Cleaning removes microbes at a single moment in time. The problem is what happens in the hours and days between cleanings, when high-touch surfaces are re-contaminated by every hand, glove, and tool that touches them. A new independent study measured exactly that gap, and tested whether a single application of an antimicrobial coating spray could keep surfaces cleaner for months without re-application.
The study: four months inside working Safety Level 2 labs
Between March and June 2025, VireXbuster was evaluated in the Safety Level 2 (SL2) laboratories at BioLabs.io in Heidelberg, Germany, a demanding real-world setting where researchers already follow strict hygiene protocols. Cleanliness was measured using ATP bioluminescence monitoring, the same rapid method hospitals and food producers use to verify surface hygiene. It reads surface contamination in Relative Light Units (RLU); a common compliance threshold is 300 RLU, above which a surface is considered non-compliant.
Investigators took 191 ATP readings across more than 20 high-touch sites: faucets, fridge and cabinet handles, waste-container lids, shared equipment, and door hardware. Surfaces were treated once with VireXbuster Spray, then monitored repeatedly over the following four months, with no re-application.
The results
The numbers held up over the full period from that single application.

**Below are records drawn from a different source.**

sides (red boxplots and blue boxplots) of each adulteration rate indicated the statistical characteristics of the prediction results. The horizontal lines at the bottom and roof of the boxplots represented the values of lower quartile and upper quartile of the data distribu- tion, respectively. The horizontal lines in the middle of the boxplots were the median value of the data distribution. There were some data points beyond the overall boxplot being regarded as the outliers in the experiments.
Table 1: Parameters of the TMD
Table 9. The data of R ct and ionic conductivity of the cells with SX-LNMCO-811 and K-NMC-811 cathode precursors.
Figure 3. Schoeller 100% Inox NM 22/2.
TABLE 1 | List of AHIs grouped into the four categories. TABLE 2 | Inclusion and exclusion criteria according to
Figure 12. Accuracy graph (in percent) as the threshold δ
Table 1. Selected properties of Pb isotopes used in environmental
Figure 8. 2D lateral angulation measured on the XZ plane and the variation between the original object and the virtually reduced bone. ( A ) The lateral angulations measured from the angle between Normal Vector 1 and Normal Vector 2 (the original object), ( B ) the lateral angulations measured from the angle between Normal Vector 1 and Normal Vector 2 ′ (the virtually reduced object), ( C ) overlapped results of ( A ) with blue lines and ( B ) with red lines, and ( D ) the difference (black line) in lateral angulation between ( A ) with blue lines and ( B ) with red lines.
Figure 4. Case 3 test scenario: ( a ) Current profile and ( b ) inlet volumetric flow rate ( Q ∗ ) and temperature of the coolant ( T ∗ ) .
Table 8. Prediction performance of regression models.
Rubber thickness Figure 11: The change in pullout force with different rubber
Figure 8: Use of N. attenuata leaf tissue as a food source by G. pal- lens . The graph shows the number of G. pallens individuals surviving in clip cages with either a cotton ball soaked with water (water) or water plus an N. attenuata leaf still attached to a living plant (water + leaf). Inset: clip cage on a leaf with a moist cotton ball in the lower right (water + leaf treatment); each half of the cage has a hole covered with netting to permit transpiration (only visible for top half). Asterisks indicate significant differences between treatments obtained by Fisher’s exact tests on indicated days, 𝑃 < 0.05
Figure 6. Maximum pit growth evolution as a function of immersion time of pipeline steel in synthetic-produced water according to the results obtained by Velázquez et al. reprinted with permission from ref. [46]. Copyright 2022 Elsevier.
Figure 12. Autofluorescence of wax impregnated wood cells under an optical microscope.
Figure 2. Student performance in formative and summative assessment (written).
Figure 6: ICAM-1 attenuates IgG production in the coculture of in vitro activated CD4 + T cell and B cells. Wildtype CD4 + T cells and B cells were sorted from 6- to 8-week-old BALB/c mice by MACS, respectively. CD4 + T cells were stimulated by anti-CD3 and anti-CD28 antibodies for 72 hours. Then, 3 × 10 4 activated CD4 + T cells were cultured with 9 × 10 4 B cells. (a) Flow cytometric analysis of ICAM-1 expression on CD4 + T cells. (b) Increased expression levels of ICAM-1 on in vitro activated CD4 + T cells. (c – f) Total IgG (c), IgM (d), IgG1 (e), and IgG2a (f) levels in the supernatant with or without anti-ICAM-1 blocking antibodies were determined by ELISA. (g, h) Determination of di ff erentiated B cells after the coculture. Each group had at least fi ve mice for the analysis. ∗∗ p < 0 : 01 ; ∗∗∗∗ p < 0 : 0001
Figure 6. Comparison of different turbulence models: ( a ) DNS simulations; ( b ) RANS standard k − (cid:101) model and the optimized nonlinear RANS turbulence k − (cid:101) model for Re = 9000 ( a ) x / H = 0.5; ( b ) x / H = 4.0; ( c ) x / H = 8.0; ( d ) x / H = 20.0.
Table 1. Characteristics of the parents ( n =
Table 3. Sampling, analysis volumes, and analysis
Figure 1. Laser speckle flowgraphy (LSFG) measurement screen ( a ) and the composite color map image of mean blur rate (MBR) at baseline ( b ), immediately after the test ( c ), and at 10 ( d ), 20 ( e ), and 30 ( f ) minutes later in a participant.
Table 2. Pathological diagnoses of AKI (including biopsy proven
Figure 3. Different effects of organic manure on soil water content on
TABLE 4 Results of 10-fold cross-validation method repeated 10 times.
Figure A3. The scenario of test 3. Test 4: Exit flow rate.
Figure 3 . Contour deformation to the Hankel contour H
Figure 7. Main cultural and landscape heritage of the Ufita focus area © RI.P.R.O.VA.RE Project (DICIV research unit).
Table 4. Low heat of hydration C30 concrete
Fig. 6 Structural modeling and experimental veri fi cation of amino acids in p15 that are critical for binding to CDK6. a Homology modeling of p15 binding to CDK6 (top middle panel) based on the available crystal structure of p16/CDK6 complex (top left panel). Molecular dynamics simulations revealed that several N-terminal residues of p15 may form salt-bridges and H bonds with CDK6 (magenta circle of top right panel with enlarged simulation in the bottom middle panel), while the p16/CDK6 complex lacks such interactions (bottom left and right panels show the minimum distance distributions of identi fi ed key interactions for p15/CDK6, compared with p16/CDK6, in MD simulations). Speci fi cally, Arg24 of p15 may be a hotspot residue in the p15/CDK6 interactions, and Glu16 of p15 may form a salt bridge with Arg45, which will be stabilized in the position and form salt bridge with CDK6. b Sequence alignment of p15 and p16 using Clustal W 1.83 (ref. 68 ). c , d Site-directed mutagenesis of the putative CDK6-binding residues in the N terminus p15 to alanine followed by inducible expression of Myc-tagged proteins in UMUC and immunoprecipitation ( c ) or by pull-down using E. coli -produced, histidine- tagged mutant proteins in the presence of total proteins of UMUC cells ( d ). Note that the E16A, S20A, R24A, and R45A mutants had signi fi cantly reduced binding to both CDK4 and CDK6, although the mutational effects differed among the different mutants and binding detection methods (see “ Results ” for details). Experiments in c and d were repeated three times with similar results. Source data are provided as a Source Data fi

53% lower average contamination
Mean surface contamination fell from 616.6 RLU to 288.1 RLU, a 53.3% drop that brought the average below the 300 RLU compliance limit.
60% fewer failing surfaces
The number of surfaces exceeding the threshold per monitoring round dropped by 60.4%, from an average of 6.0 to 2.375.
Biggest wins on the dirtiest spots
The highest-risk, most-handled surfaces improved the most: faucets by roughly 94%, fridge and cabinet handles by up to 87%, and waste-container handles by 73%. Crucially, these gains were achieved in a facility that already maintained stringent SL2 hygiene. In everyday settings such as offices, clinics, schools, gyms and transport, where baseline cleaning is less rigorous, the added benefit of a residual antimicrobial layer could be equal or greater.
What this means in plain terms
VireXbuster Spray is not a disinfectant and does not replace cleaning or disinfection. It works as a supplemental residual layer that keeps working between cleanings. The study supports the product’s core promise: a single application delivers durable protection consistent with up-to-12-month residual activity, using a hybrid formulation with a very wide spectrum of activity against virus, bacteria, fungi, mould, and mildew.
That performance is backed by independent credentials: BAuA approved, Fraunhofer tested (99.9% against viruses), QualityLabs certified as antimicrobial (99.99% against bacteria), and Dermatest rated “Excellent” for dermatological safety.
Where an antimicrobial coating spray fits
Any environment with shared high-touch surfaces benefits from a residual layer between cleanings: hospitals and dental or GP practices, laboratories, offices and co-working spaces, hotels and hospitality, public transport, and schools. VireXbuster Spray can be applied to metals, plastics, and hard or soft substrates, and protects for up to 12 months per application. You can explore the full VireXbuster range in the shop at https://www.virexbuster.de/shop.
Frequently asked questions
Does an antimicrobial coating spray replace cleaning?
No. It is a supplemental residual antimicrobial layer that keeps reducing microbial load between cleanings. Regular cleaning and, where required, disinfection should continue as normal.
How long does one application last?
In the BioLabs SL2 study, a single application maintained lower contamination across four months with no re-application, consistent with VireXbuster Spray’s up-to-12-month residual activity.
Is it safe to use around people?
VireXbuster is certified by Dermatest as “Excellent” for dermatological safety and is BAuA approved. In the US, the EPA classifies this category as a “Supplemental Residual Antimicrobial Product,” distinct from disinfectants; VireXbuster is not EPA-registered.